La causa veniva istruita mediante effettuazione di CTU medico legale che accertava come la ricorrente, al momento delle dimissioni, fosse affetta da “disturbo bipolare in trattamento farmacologico, manifestatosi clinicamente all’epoca dei fatti”. In concreto, in virtù degli accertamenti effettuati in sede di consulenza di ufficio e, in particolare, in base sia alla storia clinica desumibile dalla documentazione sanitaria prodotta in giudizio sia agli elementi ricavati a seguito della visita della lavoratrice, risultava dimostrato che, al momento della sottoscrizione delle dimissioni, le condizioni in cui versava la medesima erano tali da causare uno stato di incapacità temporanea di intendere e di volere. Anzi, precisava il medico legale, che già due mesi prima delle dimissioni la lavoratrice avesse manifestato uno scompenso psicotico.
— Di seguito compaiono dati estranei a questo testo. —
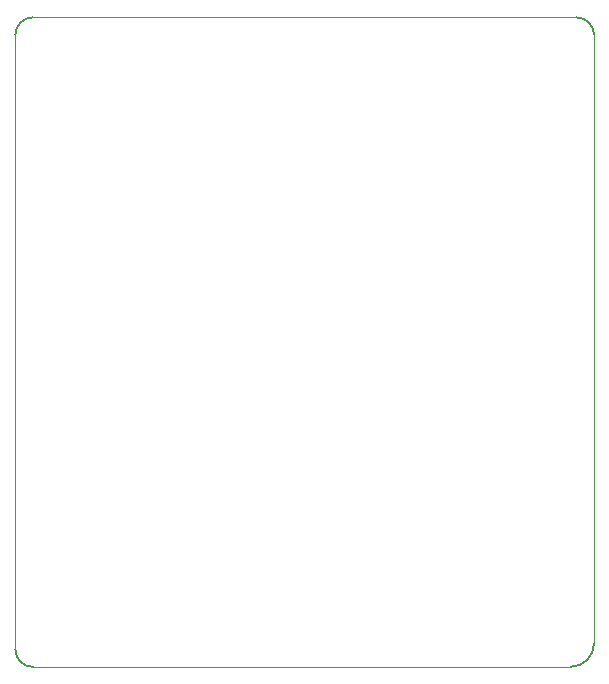
<source format=gm1>
%TF.GenerationSoftware,KiCad,Pcbnew,5.1.5+dfsg1-2build2*%
%TF.CreationDate,2021-01-07T13:42:11+01:00*%
%TF.ProjectId,BasicAtmega328,42617369-6341-4746-9d65-67613332382e,rev?*%
%TF.SameCoordinates,Original*%
%TF.FileFunction,Profile,NP*%
%FSLAX46Y46*%
G04 Gerber Fmt 4.6, Leading zero omitted, Abs format (unit mm)*
G04 Created by KiCad (PCBNEW 5.1.5+dfsg1-2build2) date 2021-01-07 13:42:11*
%MOMM*%
%LPD*%
G04 APERTURE LIST*
%ADD10C,0.127000*%
%ADD11C,0.100000*%
G04 APERTURE END LIST*
D10*
X86000000Y-110006900D02*
G75*
G02X84493100Y-108500000I0J1506900D01*
G01*
X133500000Y-108000000D02*
G75*
G02X131500000Y-110000000I-2000000J0D01*
G01*
X84500000Y-56500000D02*
G75*
G02X86000000Y-55000000I1500000J0D01*
G01*
X132000000Y-55000000D02*
G75*
G02X133500000Y-56500000I0J-1500000D01*
G01*
D11*
X133500000Y-56500000D02*
X133500000Y-108000000D01*
X86000000Y-55000000D02*
X132000000Y-55000000D01*
X84493100Y-108500000D02*
X84500000Y-56500000D01*
X131500000Y-110000000D02*
X86000000Y-110006900D01*
M02*

</source>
Il Tribunale di Roma ha ritenuto condivisibili le argomentazioni medico legali, giudicandole immuni di vizi e congruamente motivate. Sulla base di tali osservazioni, il giudice capitolino ha sostenuto che alle dimissioni sono applicabili le norme sui contratti e che le stesse fossero annullabili in base alla disposizione generale di cui all’articolo 428 c.c., primo comma. Secondo il magistrato, è invocabile tale fattispecie purché la lavoratrice dimostri due condizioni: la prima, di trovarsi, al momento in cui ha compiuto l’atto, in uno stato di privazione delle capacità volitive e intellettive, anche parziale, tale da impedire la formazione di una volontà cosciente, dovuta per qualsiasi ragione anche di natura transitoria; la seconda, di aver subito un grave pregiudizio a causa dell’atto medesimo, senza che sia richiesta la malafede del destinatario (in tal senso n. 7292 del 1.09.2011 e Cass. n. 515 del 15.01.2004). Altro punto interessante della vicenda in esame riguarda anche la questione per cui la lavoratrice, dopo le dimissioni, aveva iniziato a lavorare presso altra società. In merito il giudice ha osservato che la circostanza è indifferente, in quanto si riferisce ad un periodo successivo alle dimissioni e che, pertanto, non incide sull’accertamento della incapacità naturale che deve cristallizzarsi solo al momento in cui tale atto è stato posto in essere.
In conclusione, alla luce del ragionamento sin qui esposto, il Tribunale ha dichiarato che le dimissioni erano state effettivamente rese in un momento di alterata percezione sia della situazione di fatto sia delle conseguenze dell’atto che la ricorrente andava a compiere, con conseguente pregiudizio della sua capacità di autodeterminazione. Il giudice, quindi, ha annullato le dimissioni condannando la società alla ricostituzione della funzionalità del rapporto di lavoro e al pagamento delle retribuzioni dalla data della sentenza sino alla effettiva reintegra. Gli effetti patrimoniali, a parere del giudice, decorrono non dalla data delle dimissioni ma solo da quella della sentenza in quanto le retribuzioni, salva diversa previsione di legge, non sono dovute in mancanza di prestazione lavorativa. Ed infatti, solo per effetto della sentenza si ricostituisce la situazione contrattuale preesistente, non sorgendo sino a quel momento alcuna obbligazione tra le parti. Al riguardo, il Tribunale di Roma afferma che sino al momento della sentenza non è configurabile alcun obbligo per il datore di lavoro di riprendere in servizio il prestatore, non profilandosi alcuna mora del datore rispetto ad un rapporto che prima della sentenza di annullamento deve considerarsi inesistente (in tal senso Cass. 6166/1966).